Beverly found that the house was designed by famed English architect Charles Eastlake and built in 1887 for Lewis Frankenstein and Fanny (Moss) Frankenstein, who received the land from her father who owned a large farm in Pawcatuck. Moss Street, which Beverly found was the site of horse races into the 1920s, is just one block from the Frankenstein house.

Lewis Frankenstein, who died at 47, owned a very successful dry goods store in downtown Westerly. The Frankensteins had three daughters, one of them Sally, who grew up to be a dietitian and artist. The entire family is buried in Riverbend Cemetery in Westerly.

The Frankensteins were a wealthy family that employed a maid and cook, took vacations to Europe, dressed in fine clothes and played tennis in their backyard court.

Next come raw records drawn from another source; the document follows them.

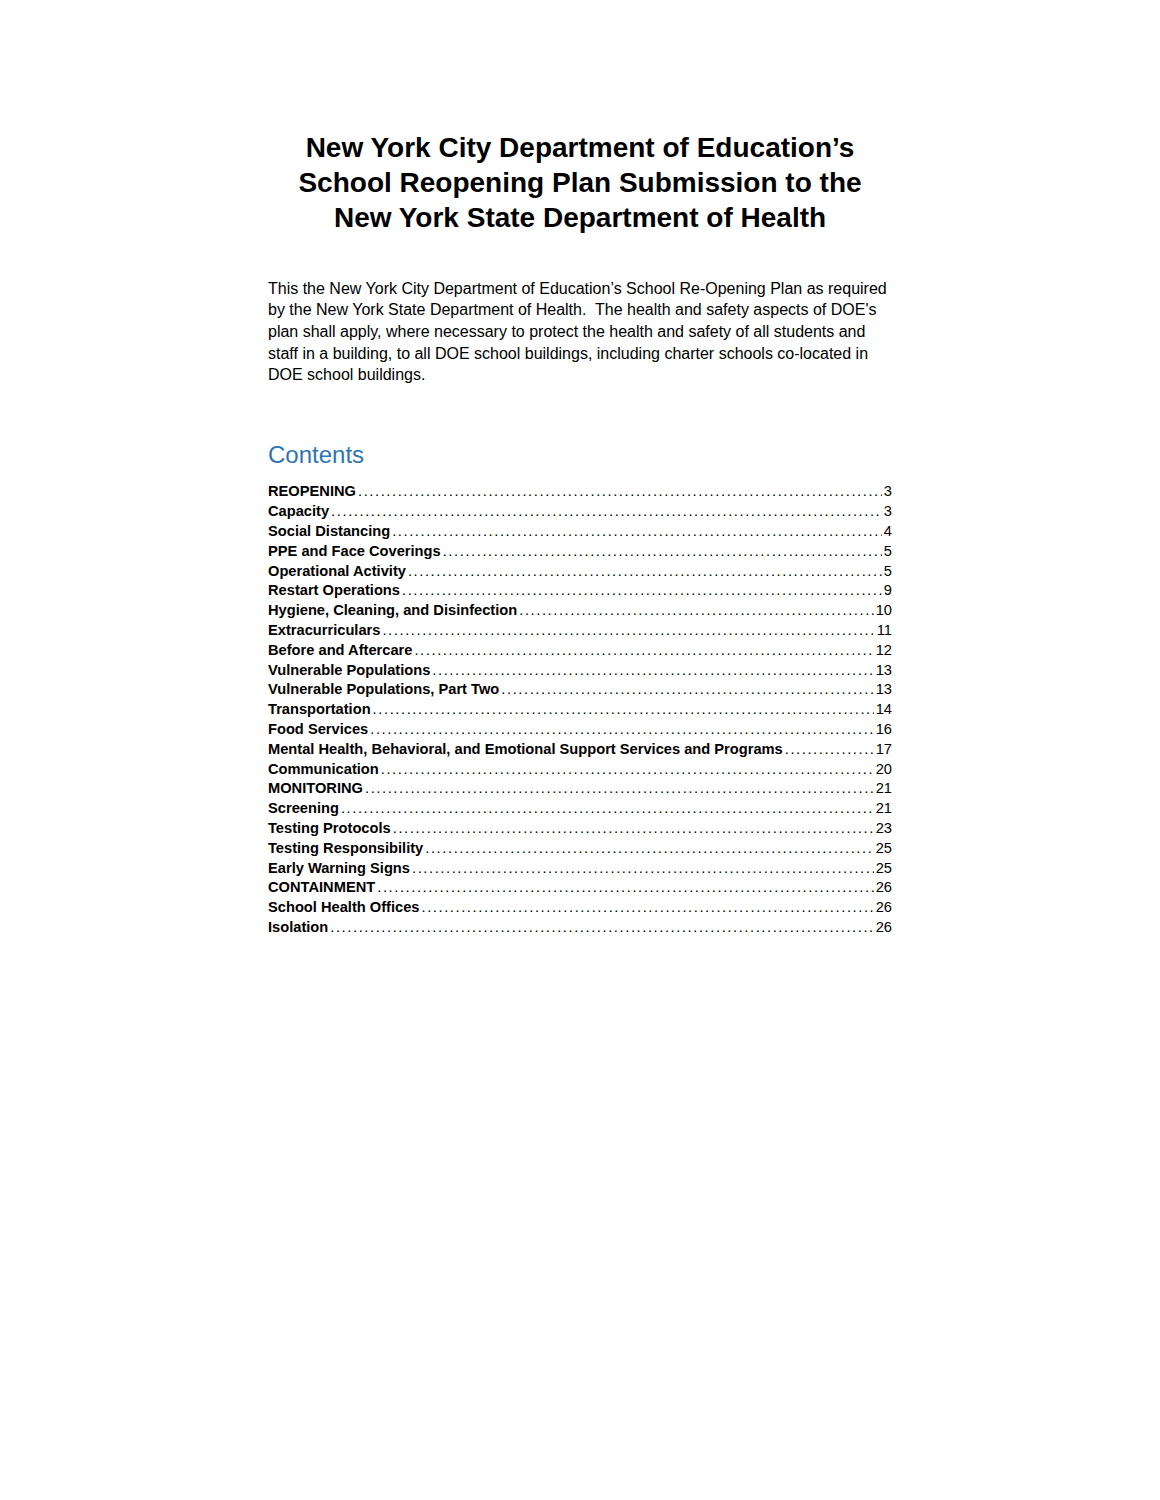New York City Department of Education’s School Reopening Plan Submission to the New York State Department of Health
This the New York City Department of Education’s School Re-Opening Plan as required by the New York State Department of Health. The health and safety aspects of DOE's plan shall apply, where necessary to protect the health and safety of all students and staff in a building, to all DOE school buildings, including charter schools co-located in DOE school buildings.
Contents
REOPENING ........................................................................................................................................... 3
Capacity ................................................................................................................................................. 3
Social Distancing .................................................................................................................................. 4
PPE and Face Coverings ....................................................................................................................... 5
Operational Activity ............................................................................................................................. 5
Restart Operations ............................................................................................................................... 9
Hygiene, Cleaning, and Disinfection .............................................................................................. 10
Extracurriculars ............................................................................................................................. 11
Before and Aftercare ..................................................................................................................... 12
Vulnerable Populations ................................................................................................................. 13
Vulnerable Populations, Part Two .................................................................................................. 13
Transportation ............................................................................................................................... 14
Food Services ................................................................................................................................. 16
Mental Health, Behavioral, and Emotional Support Services and Programs ................................... 17
Communication ............................................................................................................................. 20
MONITORING ....................................................................................................................................... 21
Screening ..................................................................................................................................... 21
Testing Protocols ....................................................................................................................... 23
Testing Responsibility .................................................................................................................. 25
Early Warning Signs ..................................................................................................................... 25
CONTAINMENT ..................................................................................................................................... 26
School Health Offices .................................................................................................................. 26
Isolation ................................................................................................................................. 26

The home has intricately carved wooden bannisters, trim and wainscoting.

Beverly said that when Timmons and her mother, Karen Ward, a former Day employee, learned of his interest in Pawcatuck history, they asked if he knew anything about their 11-room house they have lived in since 2008. He did not but just two weeks later he came across the letter for sale.

"I'm always putting money aside for something like this because it's so rare to come across," he said about the collection.

Last October, he had an idea that the collection and house might make a good subject for a book and his mother Laura encouraged him to write it. He tracked down Dixon Hemphill, the 88-year-old son of Sally Frankenstein's sister Elisabeth, who was able to tell him more about the house and identify people in the photographs. He also talked to other owners of the home such as Robert and Isabel Manson who restored it to its original condition in the early 1980s after it had been turned into an apartment house. He also talked to Maureen and Wayne Chastain who operated the Sage House bed and breakfast in the home from 2000 to 2008.

The book can be purchased for $55 by messaging Beverly on his Pawcatuck History Page.